There were great big pit heaps at the back of the German lines. They had dug outs there and machine guns from these pit heaps. They’d got a marvellous range. They just shot us down like cattle.”
Cowards weren’t tolerated. They would get what was known as field punishment. “This fellow was spread-eagled on a wheel, and he was fastened on one of the general service wagons. His legs and hands were fastened by ropes and he was there for so many hours each day. It got very callous.”
He recalled at one point capturing a German sergeant major.
“There’d been a terrific bombardment of shells over our front line. It was about two in the morning. We kept our heads down and we weren’t hit. Then we heard somebody scuttling about in the front. I crawled out and I saw a chap fastened up in our wire. He’d thrown his equipment and his rifle away. So I grabbed hold of him and took him down to our headquarters. They sent him further back for information.”
After the war, Charles, a blacksmith’s son from Lincolnshire, went into tailoring. He eventually came to York and started his own business in Church Street in 1950. After his death in 1983, his son Richard continued the business, which is now in Bootham.
But Charles himself lives on vividly through his interview with Dr Peacock.
It is one of hundreds of interviews with First World War veterans recorded by the historian.
Now members of the York Oral History Society are transcribing many of them, especially those featuring men from the York area, with the aim of producing a book and exhibition this summer to mark the 100th anniversary of the start of the First World War.
The names of the veterans Dr Peacock interviewed whose stories are likely to be included in the book and exhibition are listed in a panel on these pages.
The Oral History Society is keen to hear from relatives of these men.
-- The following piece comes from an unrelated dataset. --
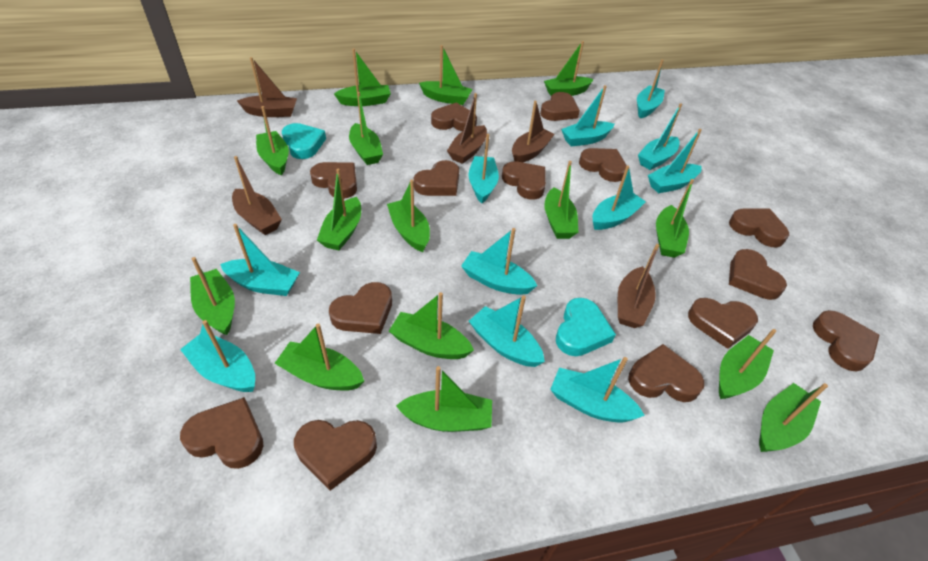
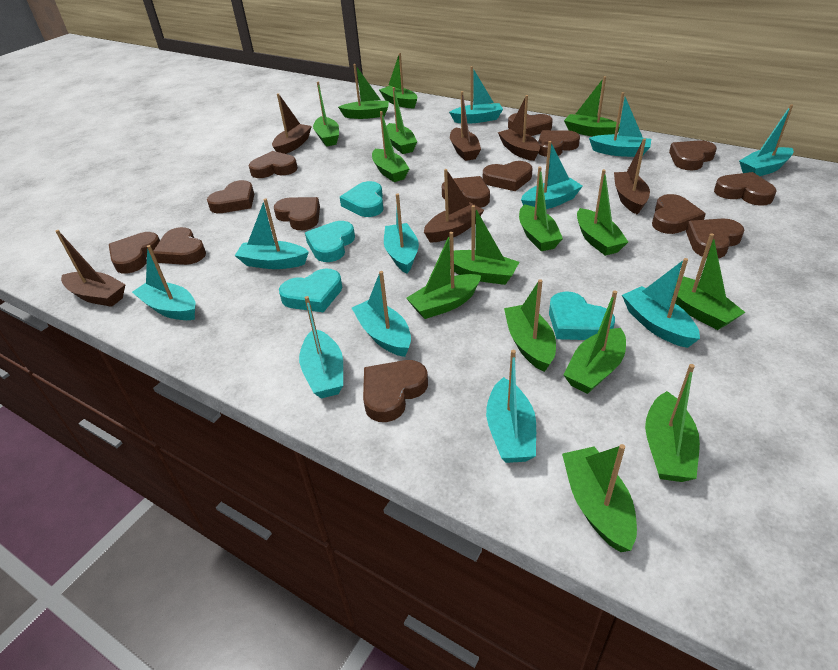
brown boat: [232,156,282,235] [237,57,297,117] [447,93,487,164] [512,101,555,162] [618,244,659,328] = 5 -> [55,230,126,307] [272,93,312,154] [424,169,484,243] [450,91,481,161] [498,95,540,161] [614,138,650,214] = 6
turquoise heart: [282,123,326,159] [556,298,616,356] = 2 -> [279,269,342,313] [305,221,355,262] [340,181,384,217] [549,291,615,340] = 4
Van Wilson of the Oral History Society said: “We want to trace relatives in order to give them a copy of the recording and also to get photos.”
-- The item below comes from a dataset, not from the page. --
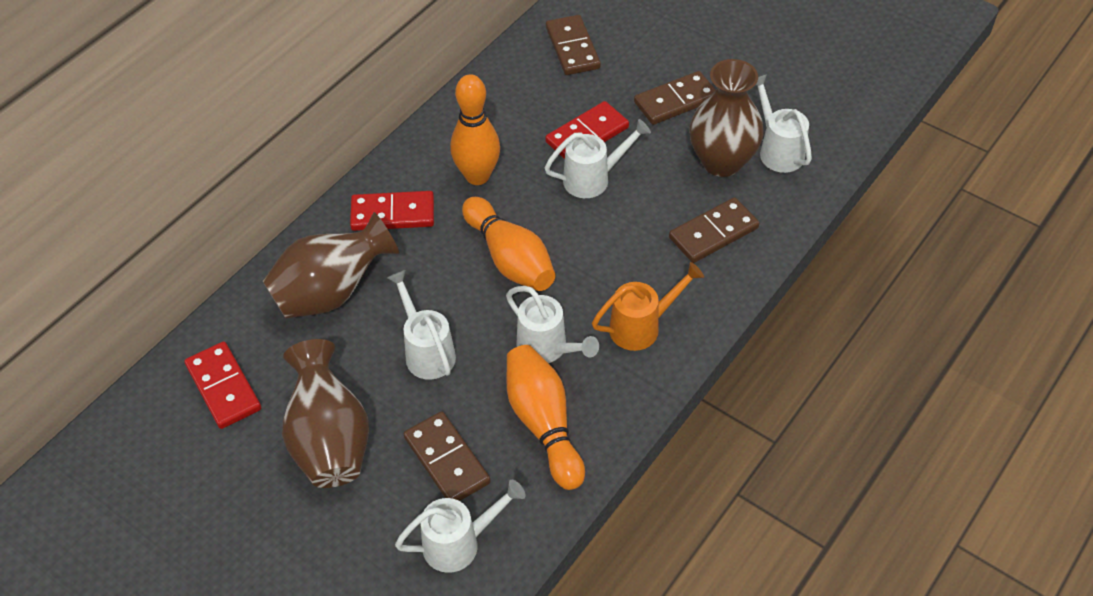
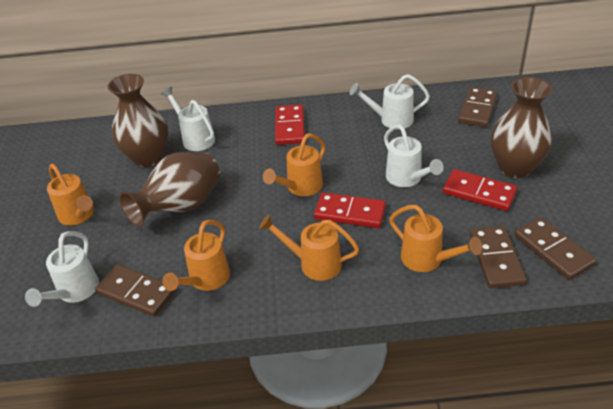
orange bowling pin: [450,74,500,185] [462,197,556,291] [506,345,585,490] = 3 -> none = 0
orange watering can: [592,262,704,351] = 1 -> [47,164,94,225] [162,220,230,291] [259,215,359,281] [263,134,326,196] [389,205,482,272] = 5
white watering can: [387,270,456,380] [395,480,526,573] [506,286,599,363] [544,119,651,198] [756,74,812,173] = 5 -> [25,231,99,307] [161,87,215,151] [350,74,430,129] [384,124,443,187] = 4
If any of the men listed are relatives of yours, and if you have photos you’d be prepared to share, do get in touch.
There is a deadline of March if you want to make sure your relative’s photo can be included. Van said: “It would be very disappointing all round if people come to us later and say they have photos but it’s too late to include them.”
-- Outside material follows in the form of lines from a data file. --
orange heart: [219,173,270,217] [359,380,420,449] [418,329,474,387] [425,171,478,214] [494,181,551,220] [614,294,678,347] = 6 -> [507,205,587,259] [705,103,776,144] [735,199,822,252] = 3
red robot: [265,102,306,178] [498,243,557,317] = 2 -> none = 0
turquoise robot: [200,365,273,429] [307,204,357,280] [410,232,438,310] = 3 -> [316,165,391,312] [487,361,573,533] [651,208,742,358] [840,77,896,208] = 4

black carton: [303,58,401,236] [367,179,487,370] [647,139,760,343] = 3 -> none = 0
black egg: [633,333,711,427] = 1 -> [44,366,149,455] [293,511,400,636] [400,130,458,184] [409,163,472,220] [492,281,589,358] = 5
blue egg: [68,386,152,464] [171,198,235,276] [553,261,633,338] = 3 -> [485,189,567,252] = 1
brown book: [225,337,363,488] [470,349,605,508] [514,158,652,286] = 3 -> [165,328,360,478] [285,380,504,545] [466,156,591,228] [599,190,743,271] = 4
• To contact the society, email contact@yorkhistory.org.uk or phone Van on 01904 630970.
Pictures sought of war veterans
First World War veterans interviewed by Dr Peacock whose stories are likely to be included in the York Oral History Society's forthcoming book and exhibition (all from York unless otherwise stated): Arthur Abel (Easingwold), George Barker (Pocklington), Hawksworth (known as Oxy) Barker (Pocklington), Arthur Britton, Johnny Buckle (Cawood), Arthur Bull, Miss Hilda Carr (Wheldrake), Harold Carson, George Clark, Jim Cowling (Raskelf), Herbert Cussons, Thomas Flint (Pocklington), Horace Frost, Arthur Gladwin, Bill Hairsine (Wheldrake), Gaythorn Kettlewell, Archie and Sarah Kirk, Bill Kitching, Harry Locke, Edwin Lofthouse, Len Lovell, Ned Lovely, Paddy McLoughlin, Dick Mills, Harry Mills, Angus Peake, John Pratt, Hugh Price, Charles Richardson, (Pocklington), Tom Richardson, Stan Robson (Pocklington), Norman Rogers, Robert Rose, Arthur Rosewarne, Tom Scott, William Simms, Dick Smith, Len Steele, (Helperby), Fred Syson, Clarence Ward, Colonel Innes-Ware (one time York coroner), Jim Watters, John Yates, Herbert Young.